Here is the full transcript of Matt Goldman’s Talk: The Search for “Aha!” Moments at TED conference.
So it’s 1969, New York City, third grade music class, and our teacher brings us into a room with nothing but a piano and chairs. And one by one, he calls us up, and he plays middle C, and he asks us to sing it. And you’re either instructed to go to the right of the room or the left side of the room.
And when all 35 kids are done, the left side of the room, which I was a part of, was told to stand up and go back to home room. And none of us ever received another music class again in elementary school. An in club and an out club was established, and I didn’t even know what the gating test was in the moment.
A few years later, English class first paper of a new semester, and I get the paper back, and it’s C+, with the comment, “Good as can be expected”. Now, honestly, I didn’t mind a C+ I was just happy it wasn’t a C- or a D. But the “good as can be expected” comment even at that young age, it didn’t seem right.
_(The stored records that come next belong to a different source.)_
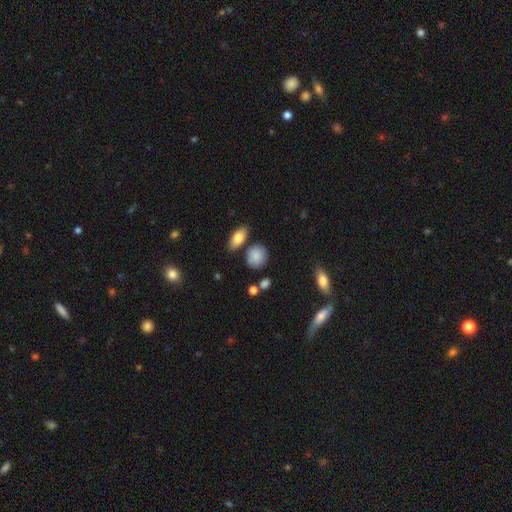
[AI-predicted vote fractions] smooth 86%, star or artifact 8%, featured or disk 6%. Down the decision tree: how rounded — round (71%); merging — none (73%).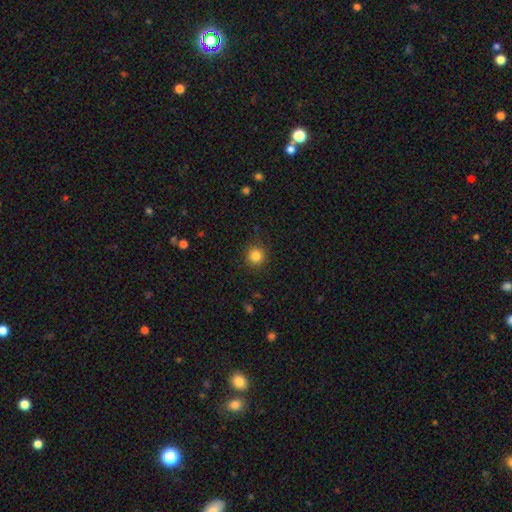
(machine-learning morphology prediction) A smooth galaxy with no disk features (84%) that is round (93%). Merging: none (89%).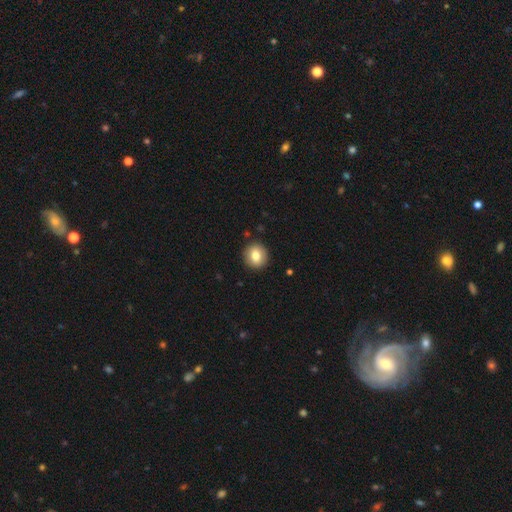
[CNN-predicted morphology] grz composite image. It shows a smooth galaxy with no disk features (81%) that is round (86%). Merging: none (90%).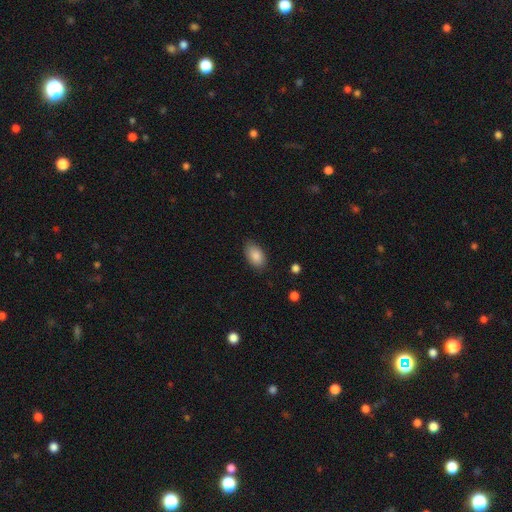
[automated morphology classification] Smooth or featured?
  - smooth: 86% *
  - star or artifact: 8%
  - featured or disk: 6%
How rounded?
  - in between: 91% *
  - round: 7%
  - cigar-shaped: 2%
Merging?
  - none: 83% *
  - minor disturbance: 13%
  - major disturbance: 3%
  - merger: 1%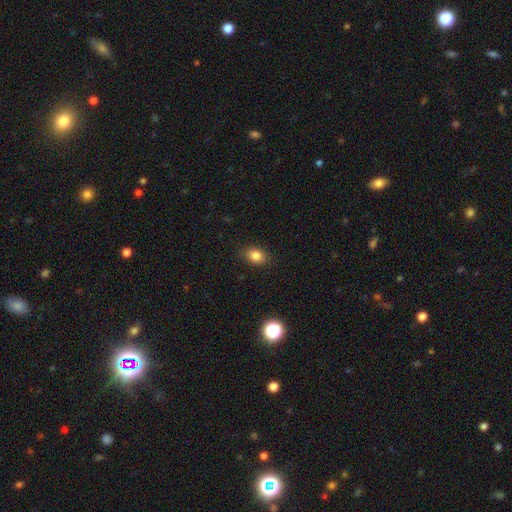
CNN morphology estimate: Q: Smooth or featured?
A: smooth (84%); runner-up: star or artifact (11%)
Q: How rounded?
A: in between (64%); runner-up: round (35%)
Q: Merging?
A: none (86%); runner-up: minor disturbance (10%)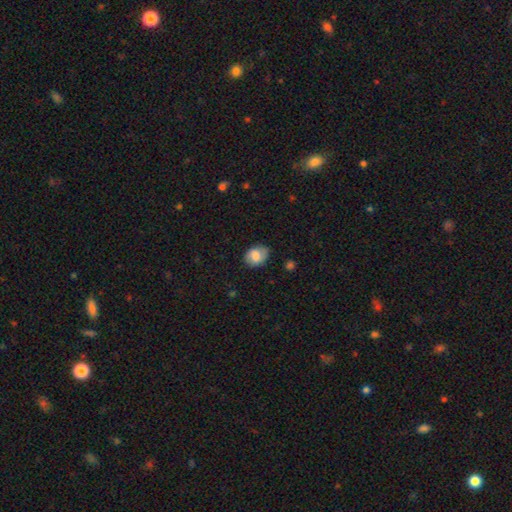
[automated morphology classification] The model was most divided on "how rounded": in between: 59%, round: 40%, cigar-shaped: 1%. More confident: merging — none (77%); smooth or featured — smooth (72%).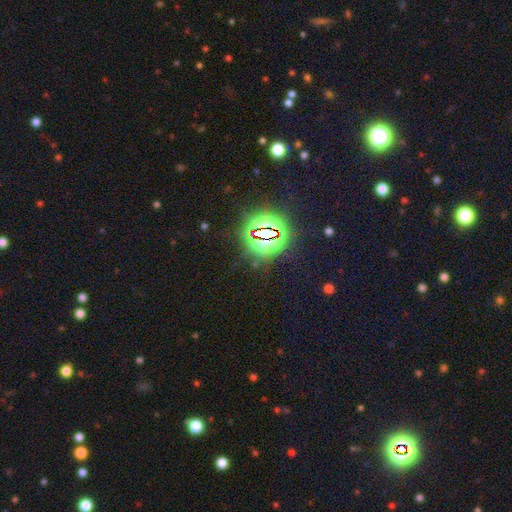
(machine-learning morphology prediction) Q: Smooth or featured?
A: star or artifact (83%); runner-up: smooth (10%)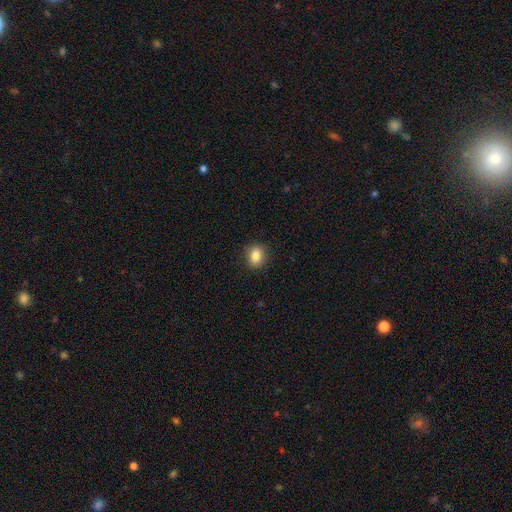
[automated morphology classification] A smooth galaxy with no disk features (84%) that is round (52%). Merging: none (88%).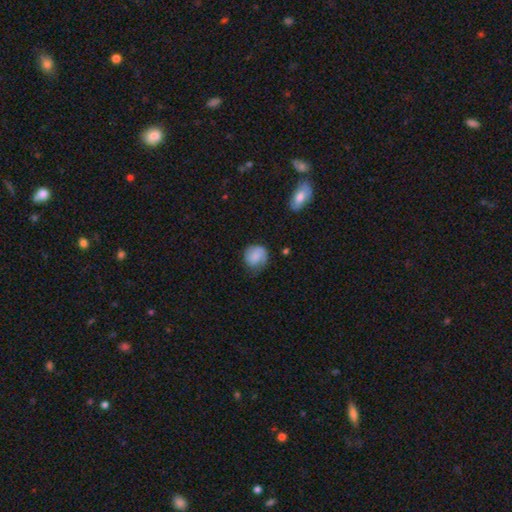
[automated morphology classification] Smooth or featured? smooth (71%)
How rounded? round (78%)
Merging? none (55%)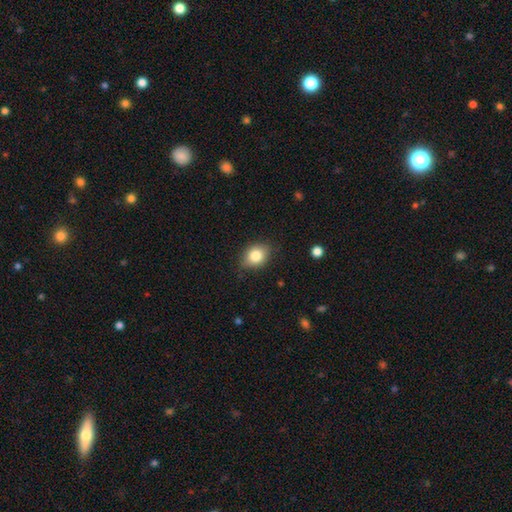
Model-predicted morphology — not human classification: Overall: smooth (81%). How rounded: in between (63%; round 36%). Merging: none (78%).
It seemed somehow limiting.
Now, how many people here have had an experience similar to that, either at school or the workplace? We’re not alone. So I guess it might be ironic that my life path would lead me to a career of making music and writing for Blue Man Group and starting a school. But school was torture for me.
As someone who didn’t have a natural proclivity for academics, and my teachers never seemed to understand me, I didn’t know how to navigate schools and schools didn’t know what to do with me. So I started to ask the question, even back then, if these environments didn’t know what to do with people who didn’t fit a standard mold, why weren’t we reshaping the environments to take advantage of people’s strengths? What I’ve come to believe is that we need to cultivate safe and conducive conditions for new and innovative ideas to evolve and thrive.
We know that humans are innately innovative, because if we weren’t, we’d all be using the same arrowheads that we were using 10,000 years ago. So one of the things that I started to question is, are there ways to make innovation easier and happen more frequently? Is there a way to take those aha moments, those breakthroughs that seem to happen randomly and occasionally, and have them happen intentionally and frequently?
When we started Blue Man Group in 1988, we had never done an off-Broadway show before. We’d actually done almost no theater. But we knew what we were passionate about, and it was a whole series of things that we had never seen onstage before, things like art and pop culture and technology and sociology and anthropology and percussion and comedy and following your bliss. We established a rule that nothing made it onstage if we had seen it before, and we wanted to inspire creativity and connectedness in ourselves and our audiences; we wanted to do a little bit of social good, and we wanted to have fun doing it.
And in the office, we wanted to create an environment where people treated each other just a little bit better, just a little bit more respect and consideration than in the outside world. And we continued to iterate and collaborate and find solutions to create things that hadn’t been seen. Over time, I’ve come to identify the optimal conditions for these types of creative and innovative environments are clear intent, purpose and passion: this is working on something bigger than ourselves. Personal integrity: it’s doing what we say we’re going to do. It’s being our authentic self in all interactions.
Direct communication and clear expectations, even when the subject matter is difficult. Grit and perseverance: iteration, iteration, iteration. Establish collaborative teams. Instill deep trust and mutual respect. Everyone on your team is in.